** STATED TASK **
Locate each line of the listing below that contains the string "pixels" and copy those lines out in full, treating uppercase and lowercase as different.

+--

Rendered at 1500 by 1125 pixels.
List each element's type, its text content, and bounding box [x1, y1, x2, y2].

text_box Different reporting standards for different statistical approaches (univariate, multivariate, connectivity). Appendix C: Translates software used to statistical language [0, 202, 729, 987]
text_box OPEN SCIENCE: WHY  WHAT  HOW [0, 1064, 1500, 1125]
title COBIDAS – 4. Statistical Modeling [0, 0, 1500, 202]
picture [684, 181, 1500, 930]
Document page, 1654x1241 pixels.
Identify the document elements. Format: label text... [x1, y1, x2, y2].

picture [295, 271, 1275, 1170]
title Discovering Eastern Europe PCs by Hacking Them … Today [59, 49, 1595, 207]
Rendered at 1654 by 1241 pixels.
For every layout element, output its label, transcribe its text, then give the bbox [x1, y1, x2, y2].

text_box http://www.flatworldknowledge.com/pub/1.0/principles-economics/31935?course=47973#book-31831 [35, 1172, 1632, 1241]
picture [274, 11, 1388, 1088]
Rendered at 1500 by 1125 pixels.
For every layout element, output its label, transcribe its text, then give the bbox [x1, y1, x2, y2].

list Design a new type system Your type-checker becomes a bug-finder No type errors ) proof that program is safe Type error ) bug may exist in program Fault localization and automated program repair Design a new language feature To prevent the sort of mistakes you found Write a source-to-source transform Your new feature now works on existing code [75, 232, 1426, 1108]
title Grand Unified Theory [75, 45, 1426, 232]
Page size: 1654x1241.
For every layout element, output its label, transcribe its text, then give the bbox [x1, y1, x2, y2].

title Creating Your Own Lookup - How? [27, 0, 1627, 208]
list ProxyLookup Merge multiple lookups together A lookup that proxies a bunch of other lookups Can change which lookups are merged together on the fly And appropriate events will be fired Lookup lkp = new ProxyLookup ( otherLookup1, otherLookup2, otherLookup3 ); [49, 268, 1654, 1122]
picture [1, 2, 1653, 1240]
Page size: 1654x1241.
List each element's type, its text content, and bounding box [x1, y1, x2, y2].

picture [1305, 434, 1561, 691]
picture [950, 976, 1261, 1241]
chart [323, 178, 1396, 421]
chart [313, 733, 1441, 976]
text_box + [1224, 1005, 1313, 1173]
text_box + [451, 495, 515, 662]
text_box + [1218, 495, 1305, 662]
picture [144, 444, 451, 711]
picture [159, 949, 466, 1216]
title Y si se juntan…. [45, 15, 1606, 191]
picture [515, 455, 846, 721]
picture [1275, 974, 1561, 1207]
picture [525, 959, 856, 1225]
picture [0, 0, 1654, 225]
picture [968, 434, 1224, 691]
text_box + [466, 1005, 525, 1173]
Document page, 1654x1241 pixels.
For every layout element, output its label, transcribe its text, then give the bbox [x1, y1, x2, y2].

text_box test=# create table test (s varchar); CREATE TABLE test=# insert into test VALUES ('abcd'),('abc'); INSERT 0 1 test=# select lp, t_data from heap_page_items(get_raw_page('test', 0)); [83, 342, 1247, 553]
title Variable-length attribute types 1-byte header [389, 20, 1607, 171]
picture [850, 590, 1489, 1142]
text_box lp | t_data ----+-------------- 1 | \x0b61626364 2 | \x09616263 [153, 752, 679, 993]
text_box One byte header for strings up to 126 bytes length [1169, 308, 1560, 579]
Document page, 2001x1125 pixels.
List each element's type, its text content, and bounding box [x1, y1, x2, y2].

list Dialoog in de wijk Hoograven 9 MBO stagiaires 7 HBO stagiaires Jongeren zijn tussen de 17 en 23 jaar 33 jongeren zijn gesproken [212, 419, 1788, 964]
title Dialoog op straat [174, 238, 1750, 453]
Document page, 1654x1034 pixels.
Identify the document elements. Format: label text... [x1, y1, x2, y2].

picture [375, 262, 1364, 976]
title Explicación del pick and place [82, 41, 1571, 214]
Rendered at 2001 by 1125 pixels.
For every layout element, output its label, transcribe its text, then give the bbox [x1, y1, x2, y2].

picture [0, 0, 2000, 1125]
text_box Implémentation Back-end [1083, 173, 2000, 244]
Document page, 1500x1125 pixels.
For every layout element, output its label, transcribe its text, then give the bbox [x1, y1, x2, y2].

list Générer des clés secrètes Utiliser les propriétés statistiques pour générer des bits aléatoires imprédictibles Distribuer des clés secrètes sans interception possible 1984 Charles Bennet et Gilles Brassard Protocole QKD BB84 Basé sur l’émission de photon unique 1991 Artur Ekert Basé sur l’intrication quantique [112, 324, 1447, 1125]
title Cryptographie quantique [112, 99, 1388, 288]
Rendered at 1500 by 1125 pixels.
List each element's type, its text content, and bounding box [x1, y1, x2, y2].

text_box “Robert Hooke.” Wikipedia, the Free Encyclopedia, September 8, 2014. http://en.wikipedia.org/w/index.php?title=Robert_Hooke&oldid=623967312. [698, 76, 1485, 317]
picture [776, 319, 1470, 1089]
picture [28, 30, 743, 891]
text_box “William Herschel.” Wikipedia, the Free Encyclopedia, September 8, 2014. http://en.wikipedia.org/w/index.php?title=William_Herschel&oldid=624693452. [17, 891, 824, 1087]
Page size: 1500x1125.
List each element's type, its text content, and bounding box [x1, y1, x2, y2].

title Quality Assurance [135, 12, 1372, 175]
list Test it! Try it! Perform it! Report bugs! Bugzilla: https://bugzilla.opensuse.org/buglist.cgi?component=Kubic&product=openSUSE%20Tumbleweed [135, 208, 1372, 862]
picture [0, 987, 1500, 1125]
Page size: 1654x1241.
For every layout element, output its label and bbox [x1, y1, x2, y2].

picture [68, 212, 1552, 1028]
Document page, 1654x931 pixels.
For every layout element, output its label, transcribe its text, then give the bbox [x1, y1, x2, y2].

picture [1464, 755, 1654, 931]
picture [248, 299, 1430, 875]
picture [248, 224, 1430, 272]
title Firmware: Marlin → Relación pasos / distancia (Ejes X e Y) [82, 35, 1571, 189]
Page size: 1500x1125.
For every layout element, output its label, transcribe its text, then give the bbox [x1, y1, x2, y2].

+--

** SOLVED PROBLEM **
Rendered at 1500 by 1125 pixels.
Document page, 1654x1241 pixels.
Rendered at 1654 by 1241 pixels.
Rendered at 1500 by 1125 pixels.
Document page, 1654x1241 pixels.
Document page, 2001x1125 pixels.
Document page, 1654x1034 pixels.
Rendered at 2001 by 1125 pixels.
Document page, 1500x1125 pixels.
Rendered at 1500 by 1125 pixels.
Document page, 1654x931 pixels.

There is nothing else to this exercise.